Treadway manages the account with fellow UT alumnus Ross Luippold, a former contributor to the Texas Travesty as well as a current associate comedy editor at The Huffington Post. Neither Treadway nor Luippold has publicly claimed the Twitter account, lending an air of mystery to the writers behind the ludicrous updates and Microsoft Paint-quality icon photo.
Although Luippold previously managed a parody Twitter account where he posed as President William Powers Jr. (which, according to The Chronicle of Higher Education, was shut down by Twitter at the University’s request), Treadway is a novice as far as parody Twitter accounts go. His inexperience hasn’t harmed the popularity of the account, which has gained more than 3,600 followers since it was started three weeks ago.
“I honestly never expected anyone to really read it,” Treadway said.
As for the sudden popularity of the account, Treadway chalked it up to a series of retweets by Twitter users with more than 20,000 followers, as well as the conflicting feelings people have about SXSW.
“I don’t know if it’s even a matter of being super funny and fresh. I think the tweets can get repetitive,” Treadway said. “But I think it’s a matter of filling a niche. I think that people love SXSW, but dislike that they like it.”
Treadway attended the festival in 2011 and experienced the full range of SXSW emotions.

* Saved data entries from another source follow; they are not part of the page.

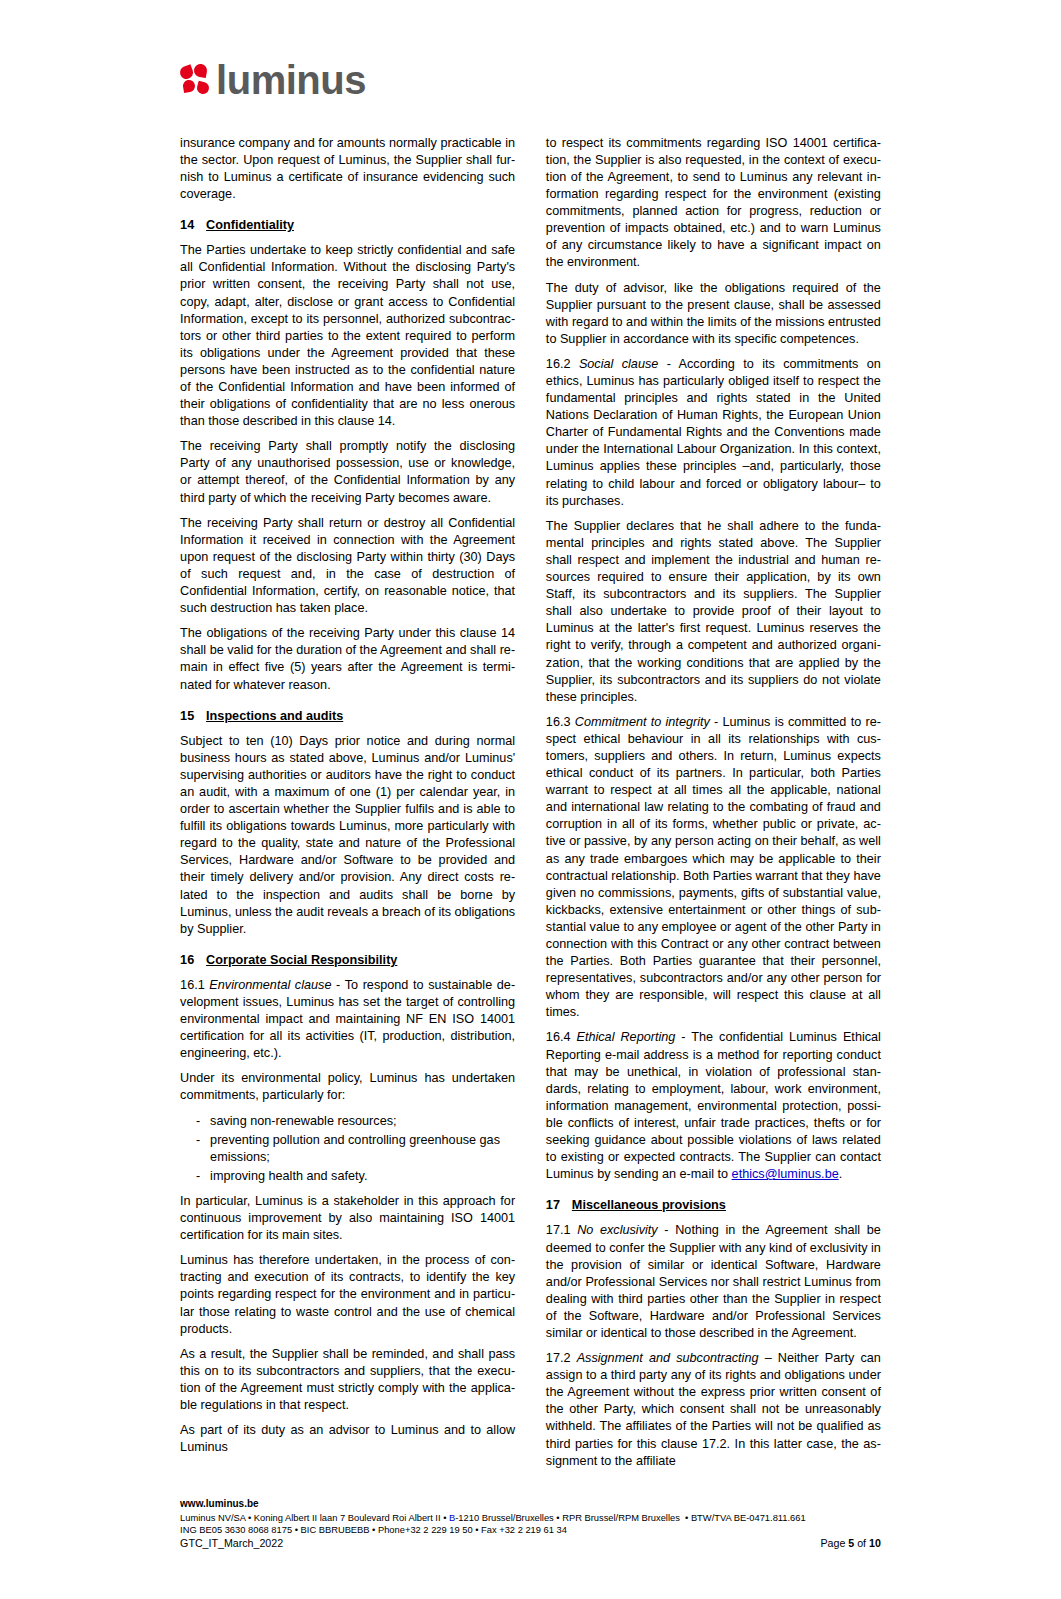luminus
insurance company and for amounts normally practicable in the sector. Upon request of Luminus, the Supplier shall furnish to Luminus a certificate of insurance evidencing such coverage.
14 Confidentiality
The Parties undertake to keep strictly confidential and safe all Confidential Information. Without the disclosing Party's prior written consent, the receiving Party shall not use, copy, adapt, alter, disclose or grant access to Confidential Information, except to its personnel, authorized subcontractors or other third parties to the extent required to perform its obligations under the Agreement provided that these persons have been instructed as to the confidential nature of the Confidential Information and have been informed of their obligations of confidentiality that are no less onerous than those described in this clause 14.
The receiving Party shall promptly notify the disclosing Party of any unauthorised possession, use or knowledge, or attempt thereof, of the Confidential Information by any third party of which the receiving Party becomes aware.
The receiving Party shall return or destroy all Confidential Information it received in connection with the Agreement upon request of the disclosing Party within thirty (30) Days of such request and, in the case of destruction of Confidential Information, certify, on reasonable notice, that such destruction has taken place.
The obligations of the receiving Party under this clause 14 shall be valid for the duration of the Agreement and shall remain in effect five (5) years after the Agreement is terminated for whatever reason.
15 Inspections and audits
Subject to ten (10) Days prior notice and during normal business hours as stated above, Luminus and/or Luminus' supervising authorities or auditors have the right to conduct an audit, with a maximum of one (1) per calendar year, in order to ascertain whether the Supplier fulfils and is able to fulfill its obligations towards Luminus, more particularly with regard to the quality, state and nature of the Professional Services, Hardware and/or Software to be provided and their timely delivery and/or provision. Any direct costs related to the inspection and audits shall be borne by Luminus, unless the audit reveals a breach of its obligations by Supplier.
16 Corporate Social Responsibility
16.1 Environmental clause - To respond to sustainable development issues, Luminus has set the target of controlling environmental impact and maintaining NF EN ISO 14001 certification for all its activities (IT, production, distribution, engineering, etc.).
Under its environmental policy, Luminus has undertaken commitments, particularly for:
saving non-renewable resources;
preventing pollution and controlling greenhouse gas emissions;
improving health and safety.
In particular, Luminus is a stakeholder in this approach for continuous improvement by also maintaining ISO 14001 certification for its main sites.
Luminus has therefore undertaken, in the process of contracting and execution of its contracts, to identify the key points regarding respect for the environment and in particular those relating to waste control and the use of chemical products.
As a result, the Supplier shall be reminded, and shall pass this on to its subcontractors and suppliers, that the execution of the Agreement must strictly comply with the applicable regulations in that respect.
As part of its duty as an advisor to Luminus and to allow Luminus
to respect its commitments regarding ISO 14001 certification, the Supplier is also requested, in the context of execution of the Agreement, to send to Luminus any relevant information regarding respect for the environment (existing commitments, planned action for progress, reduction or prevention of impacts obtained, etc.) and to warn Luminus of any circumstance likely to have a significant impact on the environment.
The duty of advisor, like the obligations required of the Supplier pursuant to the present clause, shall be assessed with regard to and within the limits of the missions entrusted to Supplier in accordance with its specific competences.
16.2 Social clause - According to its commitments on ethics, Luminus has particularly obliged itself to respect the fundamental principles and rights stated in the United Nations Declaration of Human Rights, the European Union Charter of Fundamental Rights and the Conventions made under the International Labour Organization. In this context, Luminus applies these principles –and, particularly, those relating to child labour and forced or obligatory labour– to its purchases.
The Supplier declares that he shall adhere to the fundamental principles and rights stated above. The Supplier shall respect and implement the industrial and human resources required to ensure their application, by its own Staff, its subcontractors and its suppliers. The Supplier shall also undertake to provide proof of their layout to Luminus at the latter's first request. Luminus reserves the right to verify, through a competent and authorized organization, that the working conditions that are applied by the Supplier, its subcontractors and its suppliers do not violate these principles.
16.3 Commitment to integrity - Luminus is committed to respect ethical behaviour in all its relationships with customers, suppliers and others. In return, Luminus expects ethical conduct of its partners. In particular, both Parties warrant to respect at all times all the applicable, national and international law relating to the combating of fraud and corruption in all of its forms, whether public or private, active or passive, by any person acting on their behalf, as well as any trade embargoes which may be applicable to their contractual relationship. Both Parties warrant that they have given no commissions, payments, gifts of substantial value, kickbacks, extensive entertainment or other things of substantial value to any employee or agent of the other Party in connection with this Contract or any other contract between the Parties. Both Parties guarantee that their personnel, representatives, subcontractors and/or any other person for whom they are responsible, will respect this clause at all times.
16.4 Ethical Reporting - The confidential Luminus Ethical Reporting e-mail address is a method for reporting conduct that may be unethical, in violation of professional standards, relating to employment, labour, work environment, information management, environmental protection, possible conflicts of interest, unfair trade practices, thefts or for seeking guidance about possible violations of laws related to existing or expected contracts. The Supplier can contact Luminus by sending an e-mail to ethics@luminus.be.
17 Miscellaneous provisions
17.1 No exclusivity - Nothing in the Agreement shall be deemed to confer the Supplier with any kind of exclusivity in the provision of similar or identical Software, Hardware and/or Professional Services nor shall restrict Luminus from dealing with third parties other than the Supplier in respect of the Software, Hardware and/or Professional Services similar or identical to those described in the Agreement.
17.2 Assignment and subcontracting – Neither Party can assign to a third party any of its rights and obligations under the Agreement without the express prior written consent of the other Party, which consent shall not be unreasonably withheld. The affiliates of the Parties will not be qualified as third parties for this clause 17.2. In this latter case, the assignment to the affiliate
www.luminus.be
Luminus NV/SA • Koning Albert II laan 7 Boulevard Roi Albert II • B-1210 Brussel/Bruxelles • RPR Brussel/RPM Bruxelles • BTW/TVA BE-0471.811.661
ING BE05 3630 8068 8175 • BIC BBRUBEBB • Phone+32 2 229 19 50 • Fax +32 2 219 61 34
GTC_IT_March_2022 Page 5 of 10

“I remember the first day, I was exuberant. It was this whole world full of possibilities,” Treadway said. “And then by Day 5 it becomes this zombie march of sorts. To some extent it becomes this corporate pissing contest for everyone’s benefit, because there’s all these free drinks and free everything.”
But Treadway cuts the festival some slack.
“Just the fact that there’s this place where people can have connections and have ideas and meet up is a very cool thing,” Treadway said.
He did not specify if it would be a cooler thing if Adele really were “launching breakfast tacos from a cannon on the steps of the Capitol,” as a tweet from the account on Feb. 27 suggested.
As for whether he’ll continue the account once SXSW ends, Treadway said it depends on whether he’s exhausted every possible situation and celebrity.
“I’m still striving for the golden moment when a large number of people take a fake event I tweet about seriously,” Treadway said.